No More "Millennials"?: Taking a Deeper Dive Into this Group
Millennials. You are likely tired of reading about them but you can't stop, because with 60 million Americans in this generation, they're too big to ignore. This group probably makes up the majority of your customers, employees, and potential franchisees.
Technically, we at Santy define Millennials as those born between the years of 1982 and 2004. Even at their massive reported scale, as a group they have begun to seem larger, haven't they? It's almost like they're all around you.
Here's why. As with any influential group, their behaviors have been adopted by older and younger people, and some of their actions have been given a bad rap for having caught on. The examples to follow come from a 2015 Elite Daily study on Millennial consumers. Some of these may sound familiar--and not just with Millennials.
1. They are using multiple devices.
Nearly 9 in 10 (87 percent) of Millennials polled in the study use between two and three tech devices on a daily basis. But I'm sure your older customers don't do this. No one over 35 has a smartphone, a tablet, and a laptop. Or even just two of those. And it's only Millennials switching between those devices throughout the day, right? Obviously, we have all become multiple device users and have our own usage patterns based on tasks and entertainment, as well as location.
What does this mean for your business? Reaching consumers with a consistent marketing message takes much more thought today. And keeping the attention of staff may be harder than ever as they continue to look down at their phones. For marketing or internal communications you'll need to identify platforms that provide flexibility across devices to make sure your (a) prospective customers can find you on the device of their choice, and (b) your staff can communicate as reliably as is needed.
2. They (claim they) aren't influenced by advertising.
Only 1 percent in the poll said an ad leads them to trust a brand more. They skip TV ads and don't click banners. Surely this behavior is exclusive to people born between '82 and '04. Gen Xers (the tribe to which I belong) were harshly critiqued when they came of age for being aloof and cynical. We invented claiming to not be influenced by advertising. No youngster is taking that from me!
What does this mean for your business? Reaching people is getting harder and harder, whether you're selling product or recruiting staff. This is especially true when combined with the effects of point number one. People's attention is always divided today, so make sure you get your point across. You'll need to be focused on producing messages that are compelling through intriguing creative--or, more likely, by being relevant. Capitalize on the micro-moments that consumers are willing to spend with your company during that brief time they seek you out.
3. They read online reviews to inform purchases.

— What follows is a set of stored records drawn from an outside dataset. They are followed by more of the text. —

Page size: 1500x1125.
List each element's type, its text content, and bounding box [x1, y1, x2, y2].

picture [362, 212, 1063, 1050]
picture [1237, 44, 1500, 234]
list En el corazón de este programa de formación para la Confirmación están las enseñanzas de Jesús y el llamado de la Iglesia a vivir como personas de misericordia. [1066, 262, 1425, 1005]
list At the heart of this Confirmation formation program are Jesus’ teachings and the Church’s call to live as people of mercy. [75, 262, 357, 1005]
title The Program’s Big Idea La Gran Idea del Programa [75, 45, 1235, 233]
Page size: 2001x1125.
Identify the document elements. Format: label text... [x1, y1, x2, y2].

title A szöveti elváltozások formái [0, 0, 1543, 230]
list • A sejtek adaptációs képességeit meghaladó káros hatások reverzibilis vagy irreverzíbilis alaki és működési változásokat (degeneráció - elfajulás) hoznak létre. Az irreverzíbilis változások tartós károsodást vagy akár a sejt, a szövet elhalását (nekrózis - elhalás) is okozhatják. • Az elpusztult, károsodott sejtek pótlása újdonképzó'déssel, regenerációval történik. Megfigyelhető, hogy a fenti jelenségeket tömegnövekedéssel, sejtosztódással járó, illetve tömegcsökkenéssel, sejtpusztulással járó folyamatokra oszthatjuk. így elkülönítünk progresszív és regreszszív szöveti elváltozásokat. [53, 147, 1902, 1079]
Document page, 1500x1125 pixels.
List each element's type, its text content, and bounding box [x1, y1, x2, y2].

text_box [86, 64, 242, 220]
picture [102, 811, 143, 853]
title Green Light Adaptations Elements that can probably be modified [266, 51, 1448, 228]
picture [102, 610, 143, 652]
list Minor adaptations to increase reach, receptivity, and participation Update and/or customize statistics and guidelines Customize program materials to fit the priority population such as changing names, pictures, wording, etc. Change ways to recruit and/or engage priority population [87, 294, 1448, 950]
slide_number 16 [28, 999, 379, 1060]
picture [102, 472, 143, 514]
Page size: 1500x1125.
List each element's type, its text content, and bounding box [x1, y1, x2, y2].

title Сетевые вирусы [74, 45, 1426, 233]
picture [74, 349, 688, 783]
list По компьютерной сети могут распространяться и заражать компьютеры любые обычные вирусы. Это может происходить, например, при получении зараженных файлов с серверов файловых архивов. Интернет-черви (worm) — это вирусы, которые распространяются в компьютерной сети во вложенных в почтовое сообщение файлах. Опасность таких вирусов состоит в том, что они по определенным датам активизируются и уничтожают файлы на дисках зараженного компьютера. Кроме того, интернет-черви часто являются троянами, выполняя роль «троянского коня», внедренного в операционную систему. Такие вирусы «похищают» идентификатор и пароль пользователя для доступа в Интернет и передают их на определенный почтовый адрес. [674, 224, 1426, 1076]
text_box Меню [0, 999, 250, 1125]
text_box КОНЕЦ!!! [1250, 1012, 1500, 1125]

One third (33 percent) of the Millennials in the study named blogs as their most influential source of pre-purchase information. That number actually seems low to me. And I'm thinking anecdotally about the Boomers in my life who don't have a meal that doesn't begin with a visit to Yelp.
What does this mean for your business? Your current and potential customers are reading reviews about you all the time, on review sites like Yelp or blogs, or in micro-posts on Twitter and Facebook. This is another pastime that has become extremely pervasive for people of all ages. And guess what? Your potential employees are reading about the way you run your business on sites like Glassdoor. Regardless of age, it's time to recognize that we are in the age of transparency, and the best way to succeed in reputation management is to provide great experiences for your customers and staff and to improve on your mistakes.
Our team at Santy has moved our focus from "Millennials" to a deeper understanding of segments inside large demographic groups. They can be divided any number of ways, based on interests or beliefs. The most basic division is what we refer to as "life stages." A single 32-year-old in a city center will have different motivations than another "Millennial" who happens to be a married homeowner living in a suburb of that same city.
Yes, Millennials are a large and influential group of consumers and workers. Their influence has already altered the behavior of the U.S. Now it's time to focus on the behaviors and stop focusing on the age.4243.